- Born: 1966 (age 59–60)
- Occupations: Artist; Activist;
- Movement: Feminist activism
- Website: ashmina.wordpress.com

= Ashmina Ranjit =

Nepalese artist and activist (born 1966)

Ashmina Ranjit (born 1966) is a Nepalese artist and activist. She holds an MFA from Columbia University and has created performance and conceptual art addressing gender roles, human rights, and sociopolitical issues in Nepal. Her work has included themes identified in Nepalese media and scholarship as culturally sensitive, such as menstrual discrimination and class inequality. Ranjit has been noted in art historical accounts for her contributions to contemporary Nepalese conceptual and performance art, particularly during the Nepalese Civil War and the country’s political transition to democracy.

== Artistic practice ==
Scholars and commentators have described Ranjit’s artistic practice as informed by feminist ideology and activism. Her work addresses themes such as female identity, gender roles, sexuality, and the social constraints imposed on women. She has used materials associated with the human body – such as hair, blood, and clothing – which she has stated are intended to reflect women’s experiences and comment on prevailing social norms.

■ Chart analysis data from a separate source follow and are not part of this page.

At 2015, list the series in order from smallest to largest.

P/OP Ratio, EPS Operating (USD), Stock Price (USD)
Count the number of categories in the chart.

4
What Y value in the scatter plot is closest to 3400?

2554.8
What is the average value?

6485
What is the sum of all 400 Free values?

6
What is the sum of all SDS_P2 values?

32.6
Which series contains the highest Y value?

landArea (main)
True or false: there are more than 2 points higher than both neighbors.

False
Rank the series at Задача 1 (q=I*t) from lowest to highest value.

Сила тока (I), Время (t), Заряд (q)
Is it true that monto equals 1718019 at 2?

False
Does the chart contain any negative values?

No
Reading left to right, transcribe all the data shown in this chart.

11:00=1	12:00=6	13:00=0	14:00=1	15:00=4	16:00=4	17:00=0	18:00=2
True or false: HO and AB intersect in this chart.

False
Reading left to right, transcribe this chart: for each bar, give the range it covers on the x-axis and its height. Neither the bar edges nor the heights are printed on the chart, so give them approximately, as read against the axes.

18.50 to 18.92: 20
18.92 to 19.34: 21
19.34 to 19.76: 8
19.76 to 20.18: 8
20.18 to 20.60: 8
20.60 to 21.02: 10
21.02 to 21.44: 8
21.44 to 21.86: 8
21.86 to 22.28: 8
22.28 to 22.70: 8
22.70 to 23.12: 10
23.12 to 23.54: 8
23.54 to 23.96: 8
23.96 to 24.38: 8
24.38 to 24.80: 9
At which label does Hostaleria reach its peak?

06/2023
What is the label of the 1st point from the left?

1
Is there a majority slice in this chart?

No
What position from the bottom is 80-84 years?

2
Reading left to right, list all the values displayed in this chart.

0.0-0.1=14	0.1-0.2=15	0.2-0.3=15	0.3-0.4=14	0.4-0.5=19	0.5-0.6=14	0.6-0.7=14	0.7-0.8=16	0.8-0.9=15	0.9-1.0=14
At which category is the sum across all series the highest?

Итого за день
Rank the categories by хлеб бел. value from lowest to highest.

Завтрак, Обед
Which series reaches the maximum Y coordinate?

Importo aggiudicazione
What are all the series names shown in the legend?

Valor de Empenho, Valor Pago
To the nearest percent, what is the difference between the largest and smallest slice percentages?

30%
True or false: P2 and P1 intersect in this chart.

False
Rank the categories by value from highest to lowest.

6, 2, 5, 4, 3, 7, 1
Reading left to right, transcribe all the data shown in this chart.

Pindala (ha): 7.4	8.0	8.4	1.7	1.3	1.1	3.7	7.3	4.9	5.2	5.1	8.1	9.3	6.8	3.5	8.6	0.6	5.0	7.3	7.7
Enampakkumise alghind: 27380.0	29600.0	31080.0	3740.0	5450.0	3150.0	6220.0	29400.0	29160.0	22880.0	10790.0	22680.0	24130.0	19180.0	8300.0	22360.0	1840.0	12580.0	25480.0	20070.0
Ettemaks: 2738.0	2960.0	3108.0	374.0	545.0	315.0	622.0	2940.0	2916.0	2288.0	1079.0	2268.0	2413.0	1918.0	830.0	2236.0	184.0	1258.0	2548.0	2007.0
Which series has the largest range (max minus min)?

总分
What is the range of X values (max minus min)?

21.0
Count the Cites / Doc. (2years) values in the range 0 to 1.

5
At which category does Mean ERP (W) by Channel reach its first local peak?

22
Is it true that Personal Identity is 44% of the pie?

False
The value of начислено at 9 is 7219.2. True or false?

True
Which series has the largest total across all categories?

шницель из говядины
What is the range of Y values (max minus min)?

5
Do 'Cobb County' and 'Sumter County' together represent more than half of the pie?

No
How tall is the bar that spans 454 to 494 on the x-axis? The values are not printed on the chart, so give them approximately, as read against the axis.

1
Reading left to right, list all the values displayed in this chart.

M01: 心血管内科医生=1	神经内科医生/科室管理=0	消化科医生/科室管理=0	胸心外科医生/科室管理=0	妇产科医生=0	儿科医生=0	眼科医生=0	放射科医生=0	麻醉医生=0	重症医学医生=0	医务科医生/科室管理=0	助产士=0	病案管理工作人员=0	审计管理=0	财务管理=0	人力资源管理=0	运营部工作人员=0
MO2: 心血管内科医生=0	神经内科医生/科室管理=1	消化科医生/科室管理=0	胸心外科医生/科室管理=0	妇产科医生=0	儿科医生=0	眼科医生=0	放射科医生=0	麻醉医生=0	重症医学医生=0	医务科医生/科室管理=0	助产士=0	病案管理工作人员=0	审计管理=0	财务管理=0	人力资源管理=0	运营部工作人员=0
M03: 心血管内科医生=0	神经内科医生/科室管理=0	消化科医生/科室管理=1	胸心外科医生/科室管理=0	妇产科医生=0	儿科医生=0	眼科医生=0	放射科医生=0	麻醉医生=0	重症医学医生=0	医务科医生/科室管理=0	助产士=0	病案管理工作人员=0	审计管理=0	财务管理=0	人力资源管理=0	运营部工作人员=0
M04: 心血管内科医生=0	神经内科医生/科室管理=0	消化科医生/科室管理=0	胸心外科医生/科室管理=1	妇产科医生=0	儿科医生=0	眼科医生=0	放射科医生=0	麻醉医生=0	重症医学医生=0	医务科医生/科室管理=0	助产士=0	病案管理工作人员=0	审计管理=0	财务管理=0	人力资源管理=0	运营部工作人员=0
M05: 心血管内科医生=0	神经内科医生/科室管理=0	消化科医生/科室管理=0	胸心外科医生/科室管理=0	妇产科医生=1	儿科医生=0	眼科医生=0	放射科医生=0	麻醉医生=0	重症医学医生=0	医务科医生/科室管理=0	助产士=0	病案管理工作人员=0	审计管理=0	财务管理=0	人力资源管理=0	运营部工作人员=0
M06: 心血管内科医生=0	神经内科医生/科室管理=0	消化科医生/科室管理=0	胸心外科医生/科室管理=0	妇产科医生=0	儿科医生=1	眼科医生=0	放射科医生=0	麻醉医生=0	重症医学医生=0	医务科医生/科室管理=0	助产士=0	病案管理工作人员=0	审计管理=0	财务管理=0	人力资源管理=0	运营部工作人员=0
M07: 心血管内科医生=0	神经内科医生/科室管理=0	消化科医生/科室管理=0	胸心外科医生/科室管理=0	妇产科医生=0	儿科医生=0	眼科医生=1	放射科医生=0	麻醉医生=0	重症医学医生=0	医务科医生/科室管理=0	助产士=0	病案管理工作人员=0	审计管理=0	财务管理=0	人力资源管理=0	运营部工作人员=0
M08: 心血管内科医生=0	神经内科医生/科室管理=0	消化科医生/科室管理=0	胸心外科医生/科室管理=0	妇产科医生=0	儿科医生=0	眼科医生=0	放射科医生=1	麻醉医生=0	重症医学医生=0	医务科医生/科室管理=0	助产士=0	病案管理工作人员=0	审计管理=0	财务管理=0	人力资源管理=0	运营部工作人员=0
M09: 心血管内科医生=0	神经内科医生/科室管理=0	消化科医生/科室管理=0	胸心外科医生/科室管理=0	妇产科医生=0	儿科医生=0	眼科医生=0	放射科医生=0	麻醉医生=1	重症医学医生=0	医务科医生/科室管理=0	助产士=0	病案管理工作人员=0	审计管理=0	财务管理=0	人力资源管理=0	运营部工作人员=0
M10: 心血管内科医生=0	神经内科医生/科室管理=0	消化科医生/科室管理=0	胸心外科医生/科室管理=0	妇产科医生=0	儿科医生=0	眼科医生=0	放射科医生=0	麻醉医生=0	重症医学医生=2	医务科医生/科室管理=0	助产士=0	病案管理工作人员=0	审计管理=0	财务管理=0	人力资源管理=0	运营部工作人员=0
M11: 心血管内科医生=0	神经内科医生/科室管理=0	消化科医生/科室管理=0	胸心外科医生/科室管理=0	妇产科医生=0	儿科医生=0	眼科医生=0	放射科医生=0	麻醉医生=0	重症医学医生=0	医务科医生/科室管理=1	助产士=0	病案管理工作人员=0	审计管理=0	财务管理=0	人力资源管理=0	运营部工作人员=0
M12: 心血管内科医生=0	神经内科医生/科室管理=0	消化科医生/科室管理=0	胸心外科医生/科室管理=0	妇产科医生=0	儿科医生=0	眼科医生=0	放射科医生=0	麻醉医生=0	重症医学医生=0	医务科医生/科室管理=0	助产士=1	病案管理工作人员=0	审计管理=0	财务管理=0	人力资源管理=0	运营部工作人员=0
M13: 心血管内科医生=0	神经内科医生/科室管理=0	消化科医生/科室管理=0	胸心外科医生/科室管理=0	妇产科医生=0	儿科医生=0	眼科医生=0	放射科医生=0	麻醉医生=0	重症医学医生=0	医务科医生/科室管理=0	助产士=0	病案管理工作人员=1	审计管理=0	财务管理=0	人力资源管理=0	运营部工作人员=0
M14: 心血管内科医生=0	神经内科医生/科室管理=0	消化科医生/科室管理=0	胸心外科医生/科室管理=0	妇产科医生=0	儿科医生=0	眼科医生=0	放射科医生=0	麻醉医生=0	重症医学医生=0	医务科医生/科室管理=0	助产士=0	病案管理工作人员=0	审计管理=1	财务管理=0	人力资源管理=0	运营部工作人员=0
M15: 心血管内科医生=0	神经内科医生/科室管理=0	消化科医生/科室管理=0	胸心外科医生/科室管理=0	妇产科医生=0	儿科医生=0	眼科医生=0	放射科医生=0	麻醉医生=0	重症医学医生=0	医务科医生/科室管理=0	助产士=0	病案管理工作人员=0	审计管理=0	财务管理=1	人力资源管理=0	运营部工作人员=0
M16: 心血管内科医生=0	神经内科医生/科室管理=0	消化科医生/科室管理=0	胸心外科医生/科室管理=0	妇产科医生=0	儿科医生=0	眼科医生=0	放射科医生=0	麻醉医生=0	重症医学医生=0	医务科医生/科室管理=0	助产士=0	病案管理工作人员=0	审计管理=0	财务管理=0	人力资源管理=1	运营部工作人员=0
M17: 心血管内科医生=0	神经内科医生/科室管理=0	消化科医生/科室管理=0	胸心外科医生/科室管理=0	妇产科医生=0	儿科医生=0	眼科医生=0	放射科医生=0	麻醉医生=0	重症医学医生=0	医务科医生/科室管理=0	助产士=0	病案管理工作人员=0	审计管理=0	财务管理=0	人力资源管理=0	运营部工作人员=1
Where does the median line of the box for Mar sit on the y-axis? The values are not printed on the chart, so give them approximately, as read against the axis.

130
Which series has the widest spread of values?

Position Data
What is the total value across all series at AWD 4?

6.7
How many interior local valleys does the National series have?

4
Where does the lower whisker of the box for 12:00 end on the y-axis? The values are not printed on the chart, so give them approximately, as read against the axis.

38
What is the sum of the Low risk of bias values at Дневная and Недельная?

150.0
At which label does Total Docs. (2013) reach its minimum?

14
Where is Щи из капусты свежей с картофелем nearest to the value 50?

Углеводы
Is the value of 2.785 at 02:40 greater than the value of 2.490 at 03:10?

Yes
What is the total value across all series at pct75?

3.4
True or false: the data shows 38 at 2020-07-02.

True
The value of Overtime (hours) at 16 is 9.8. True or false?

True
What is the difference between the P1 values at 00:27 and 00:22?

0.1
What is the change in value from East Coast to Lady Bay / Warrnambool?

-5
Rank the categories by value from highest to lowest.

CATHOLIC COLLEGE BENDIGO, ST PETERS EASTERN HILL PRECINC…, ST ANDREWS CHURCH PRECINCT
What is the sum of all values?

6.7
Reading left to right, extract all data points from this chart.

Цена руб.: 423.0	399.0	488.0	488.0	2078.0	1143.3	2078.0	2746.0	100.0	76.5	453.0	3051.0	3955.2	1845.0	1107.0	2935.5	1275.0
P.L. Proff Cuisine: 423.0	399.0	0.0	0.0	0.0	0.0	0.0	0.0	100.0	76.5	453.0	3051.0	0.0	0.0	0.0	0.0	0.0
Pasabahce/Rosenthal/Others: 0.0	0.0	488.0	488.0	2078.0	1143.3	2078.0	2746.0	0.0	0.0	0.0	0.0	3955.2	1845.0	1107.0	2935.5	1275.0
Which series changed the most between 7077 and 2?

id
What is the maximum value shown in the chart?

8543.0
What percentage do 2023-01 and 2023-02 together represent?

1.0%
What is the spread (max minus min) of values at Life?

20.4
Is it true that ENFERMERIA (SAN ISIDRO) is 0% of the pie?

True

Ranjit's work has also incorporated broader sociopolitical topics, including war, violence, and human rights violations. One of her projects, A Happening: Nepal’s Present Situation (2004), involved a public performance using sound and collective participation to reflect on the effects of the Nepalese Civil War.

== Notable achievements ==
Ranjit was a recipient of a Fulbright Senior Scholar/Artist Fellowship. In 2004, she performed A Happening: Nepal’s Present Situation with 100 volunteers. In 2018, Ranjit initiated the collective Asian art project 52 Artists 52 Actions. In 2022, her installation Womb Room was exhibited at the Kathmandu Triennale 2077.

Her work is part of the Fukuoka Asian Art Museum's collection.

In 2018, the Nepalese publisher Vajra Books released Silence No Longer: Artivism of Ashmina, a book on Ranjit’s work and activism.